Дмитрий толком и не заметил, как пошел снег. Он летал над центром Петербурга, выискивая вражеские машины, словно они поменялись ролями: теперь он был — «ликвидатором», а роботы — «мусором». Приставку «био» в данном случае можно отбросить. Эти консервные банки не имели ничего общего с природой, разве только с человеком — такие же безжалостные, ограниченные и пустые.

Однако Лесков все же солгал бы, сказав, что поднялся в небо еще раз только потому, что хотел истребить побольше машин. Покидая крышу здания «Зингеръ», он в первую очередь подался желанию снова испытать ощущение полета. Почувствовать, как бьется ветер под сводами крыльев, как пахнет свобода. Это был момент эйфории, который нельзя описать словами — только прожить самому.

И в то же время тут была какая—то злая ирония. Потеряв женщину, которую он любил, прежний Дмитрий умер, чтобы затем переродиться в совершенное иное создание. Его прошлое, словно тяжелый камень, осталось где—то на земле, а здесь. Здесь существовало только небо. Вечное, первозданное, не имеющее границ.

Ощущение эйфории рассеялось лишь тогда, когда Лесков почувствовал, что его сердцебиение теряет прежнюю силу. Он с трудом успел добраться до Невского, когда начал слабеть. И точно так же, как на Калифорнийском полуострове, вместо изящного приземления Дмитрий неуклюже прокатился по шоссе, подминая под себя несколько автомобилей. Как выяснилось, пребывать в истинной форме на земле оказалось не так комфортно, как—то было во время полета. В Мексике Дмитрий сразу же после приземления потерял сознание и поэтому не мог ознакомиться со всеми «нюансами» нового тела. Теперь же у него появились крылья и хвост, которые были непривычными, если не сказать — неудобными.

Едва поднявшись на ноги, Дмитрий тут же снес хвостом часть стены ближайшего дома, которая незамедлительно рухнула, осыпав его камнями.

«Твою мать!» — мысленно выругался он, с трудом успев закрыться от самого увесистого крылом. Осторожно отойдя от здания, Лесков снова поймал себя на мысли, что ему совершенно неудобно передвигаться, будучи таким огромным. В голову лезли идиотские ассоциации с Годзиллой, которая разносит Японию даже не потому, что такая злобная и агрессивная, а потому что большая.

Осторожно расталкивая автомобили, Лесков медленно направился в сторону входа в метро, теперь уже ломая голову, когда он примет свою прежнюю форму. И примет ли ее вообще? В Мексике все случилось как—то само собой, причем гораздо быстрее. Он вернулся в человеческую форму почти сразу же. Здесь же он до сих пор кайрам.

От этой мысли внутри всё похолодело. Нет, это, конечно, здорово — стать на время крылатой машиной—убийцей из средневековых сказок, но оставаться таким постоянно?

Как он будет общаться со своими друзьями? Да и, если он застрянет в таком теле, где он будет жить? На улице, как собака? И что он будет есть? В тот же миг Лесков почувствовал, что действительно голоден. Причем зверски. Он не ел трое суток и теперь готов был проглотить слона.

Перспектива того, что теперь он может обращаться в истинную форму, больше не казалась такой ясной и безоблачной. Но, к счастью для него, по—настоящему испугаться Дима все же не успел. В какой—то момент тело снова стало меняться, и прежде чем мужчина успел осознать, что происходит, он уже стал человеком. Правда, его кожу всё еще покрывали синие пластины чешуи, но теперь он хотя бы мог вернуться на станцию.

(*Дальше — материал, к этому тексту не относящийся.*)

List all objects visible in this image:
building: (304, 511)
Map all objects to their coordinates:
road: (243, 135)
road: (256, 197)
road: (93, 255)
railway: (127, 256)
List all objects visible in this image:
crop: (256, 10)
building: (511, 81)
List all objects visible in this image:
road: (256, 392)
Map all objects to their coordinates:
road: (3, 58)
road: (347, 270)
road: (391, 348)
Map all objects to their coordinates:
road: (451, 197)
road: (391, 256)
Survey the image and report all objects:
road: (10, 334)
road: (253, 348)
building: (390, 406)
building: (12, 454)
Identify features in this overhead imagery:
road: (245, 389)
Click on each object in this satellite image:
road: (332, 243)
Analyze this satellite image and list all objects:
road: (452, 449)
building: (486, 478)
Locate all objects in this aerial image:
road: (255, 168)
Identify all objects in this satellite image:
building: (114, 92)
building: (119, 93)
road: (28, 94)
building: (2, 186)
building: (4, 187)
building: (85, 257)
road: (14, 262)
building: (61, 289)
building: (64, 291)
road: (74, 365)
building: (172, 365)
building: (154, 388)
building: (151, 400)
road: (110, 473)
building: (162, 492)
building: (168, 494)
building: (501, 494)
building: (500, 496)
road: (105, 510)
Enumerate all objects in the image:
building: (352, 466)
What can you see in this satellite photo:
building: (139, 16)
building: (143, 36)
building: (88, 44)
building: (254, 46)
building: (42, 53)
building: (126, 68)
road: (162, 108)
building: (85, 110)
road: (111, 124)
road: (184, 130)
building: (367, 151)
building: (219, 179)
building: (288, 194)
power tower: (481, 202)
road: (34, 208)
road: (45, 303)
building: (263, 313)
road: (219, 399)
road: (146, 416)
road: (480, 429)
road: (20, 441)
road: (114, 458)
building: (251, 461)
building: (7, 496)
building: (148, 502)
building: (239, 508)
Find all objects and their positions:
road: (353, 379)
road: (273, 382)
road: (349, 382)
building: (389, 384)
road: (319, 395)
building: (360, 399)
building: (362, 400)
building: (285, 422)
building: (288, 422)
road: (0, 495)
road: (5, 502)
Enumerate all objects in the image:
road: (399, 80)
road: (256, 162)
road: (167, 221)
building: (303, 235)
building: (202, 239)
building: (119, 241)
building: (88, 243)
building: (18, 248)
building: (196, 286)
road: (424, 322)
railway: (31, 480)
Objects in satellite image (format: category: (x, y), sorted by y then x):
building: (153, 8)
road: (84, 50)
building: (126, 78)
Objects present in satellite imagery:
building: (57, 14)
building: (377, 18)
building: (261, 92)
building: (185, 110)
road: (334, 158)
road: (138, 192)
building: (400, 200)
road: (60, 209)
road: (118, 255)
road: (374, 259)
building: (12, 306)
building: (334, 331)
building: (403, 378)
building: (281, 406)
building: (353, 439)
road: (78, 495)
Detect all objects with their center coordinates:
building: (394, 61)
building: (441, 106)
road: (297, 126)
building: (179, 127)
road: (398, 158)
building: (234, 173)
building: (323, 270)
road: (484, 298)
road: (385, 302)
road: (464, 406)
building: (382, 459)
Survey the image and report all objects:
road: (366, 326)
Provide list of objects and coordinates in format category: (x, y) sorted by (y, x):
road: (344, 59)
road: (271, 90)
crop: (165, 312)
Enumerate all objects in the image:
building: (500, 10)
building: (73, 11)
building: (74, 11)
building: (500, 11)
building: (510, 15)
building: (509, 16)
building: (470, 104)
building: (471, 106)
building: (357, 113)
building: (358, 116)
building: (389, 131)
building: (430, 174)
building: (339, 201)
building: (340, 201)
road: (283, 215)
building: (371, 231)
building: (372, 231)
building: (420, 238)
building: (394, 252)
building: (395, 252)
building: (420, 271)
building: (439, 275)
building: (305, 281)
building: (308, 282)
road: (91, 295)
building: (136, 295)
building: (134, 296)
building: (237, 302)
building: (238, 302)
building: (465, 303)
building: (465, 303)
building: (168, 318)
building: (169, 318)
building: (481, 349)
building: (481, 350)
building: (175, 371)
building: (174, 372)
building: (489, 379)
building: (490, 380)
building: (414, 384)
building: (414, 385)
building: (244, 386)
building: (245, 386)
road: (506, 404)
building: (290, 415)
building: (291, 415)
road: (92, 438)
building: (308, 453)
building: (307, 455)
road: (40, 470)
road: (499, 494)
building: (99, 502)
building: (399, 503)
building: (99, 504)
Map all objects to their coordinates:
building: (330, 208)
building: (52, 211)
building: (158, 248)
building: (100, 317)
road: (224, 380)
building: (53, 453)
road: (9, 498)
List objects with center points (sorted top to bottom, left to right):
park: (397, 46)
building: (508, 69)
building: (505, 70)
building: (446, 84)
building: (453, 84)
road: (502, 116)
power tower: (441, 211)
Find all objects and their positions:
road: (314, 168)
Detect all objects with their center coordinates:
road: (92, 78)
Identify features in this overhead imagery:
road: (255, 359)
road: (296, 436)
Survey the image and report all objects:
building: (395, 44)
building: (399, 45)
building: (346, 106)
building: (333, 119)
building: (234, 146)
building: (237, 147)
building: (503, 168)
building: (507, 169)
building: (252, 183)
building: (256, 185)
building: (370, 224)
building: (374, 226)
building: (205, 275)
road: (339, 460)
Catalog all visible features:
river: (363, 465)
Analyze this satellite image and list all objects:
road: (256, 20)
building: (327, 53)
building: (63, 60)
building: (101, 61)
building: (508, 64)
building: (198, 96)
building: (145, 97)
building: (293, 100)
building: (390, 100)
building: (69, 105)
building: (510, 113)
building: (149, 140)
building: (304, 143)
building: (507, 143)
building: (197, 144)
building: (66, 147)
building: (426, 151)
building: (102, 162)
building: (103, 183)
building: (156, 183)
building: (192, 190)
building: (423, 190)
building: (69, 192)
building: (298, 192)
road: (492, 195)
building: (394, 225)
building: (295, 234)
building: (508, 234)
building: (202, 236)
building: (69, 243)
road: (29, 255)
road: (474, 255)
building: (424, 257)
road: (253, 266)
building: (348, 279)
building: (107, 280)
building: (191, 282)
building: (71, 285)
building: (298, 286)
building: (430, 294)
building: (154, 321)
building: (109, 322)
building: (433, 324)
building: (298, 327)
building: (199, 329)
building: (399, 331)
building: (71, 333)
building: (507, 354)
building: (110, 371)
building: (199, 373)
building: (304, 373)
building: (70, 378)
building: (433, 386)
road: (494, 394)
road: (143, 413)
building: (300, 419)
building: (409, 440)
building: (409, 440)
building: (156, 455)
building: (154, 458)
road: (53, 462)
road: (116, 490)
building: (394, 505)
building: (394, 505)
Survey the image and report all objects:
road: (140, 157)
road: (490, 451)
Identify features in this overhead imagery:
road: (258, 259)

Добравшись до входа в метро, где он оставил свои одежду и ботинки, Лесков быстро оделся и поспешил спуститься в тоннель. Теперь его снова охватила тревога, а точнее — страх, что кто—то из «ликвидаторов» может находиться в подземельях. Теперь, когда он снова уязвим, эти металлические уроды с легкостью могли поквитаться за своих расплавленных собратьев. Оставалось только надеяться, что чешуя не сойдет до тех пор, пока он не доберется до станции.

Вот только внизу Диму ждал приятный или не очень сюрприз. Не очень — потому, что Фостер ослушался и не увез группу обратно на базу. Всё то время, пока кайрам летал над Петербургом, поезд ждал его здесь.

Заметив движение рядом с вагоном, солдаты резко поднялись со своих мест, направляя лучи фонарей на приближающегося к ним человека.

— Это Дмитри! — поспешил предупредить всех Ханс, почувствовав знакомую энергетику. Его губы тронула неуверенная улыбка. — Он не пострадал! Всё в порядке! Господи, я даже представить себе не мог…

Договорить парень не успел, потому что слова буквально застряли у него в горле, когда он увидел Дмитрия вблизи. Всё тело мужчины было покрыто чешуей, отчего он выглядел жутко, если не сказать — уродливо. От прежнего Лескова остались только темные волосы да его военная форма.

— Чёрт. — вырвалось у одного из солдат, когда полукровка вошел в вагон. Остальные молчали, недоверчиво вглядываясь в знакомые черты. Те, кто находились с Бароном на полуострове хотя бы частично были готовы к такому зрелищу, чего нельзя было сказать об Иване. На его лице отразился едва ли не откровенный ужас.

— У нас в Америке так безбилетники реагируют на контролеров, — взглянув на Бехтерева, Фостер таки не удержался от комментария. Но в этот раз на него никто не обратил внимания. В вагоне снова воцарилось напряженное молчание, которое Лесков верно интерпретировал. Поначалу он, не задумываясь, поспешил к вагону, желая выяснить, всё ли в порядке. Но теперь до него дошло, как он выглядит со стороны.

— Димка, это правда ты? — неуверенно произнес Иван, все еще не зная, как реагировать на такой облик друга.

— Успокойся, она сойдет. А вот ты, идиот, мог погибнуть, — отозвался Лесков, после чего приблизился к Бехтереву и крепко обнял его. В этот момент ему было наплевать, что проявляет лишние эмоции у всех на глазах. Иван жив, и это единственное, что сейчас имело значение.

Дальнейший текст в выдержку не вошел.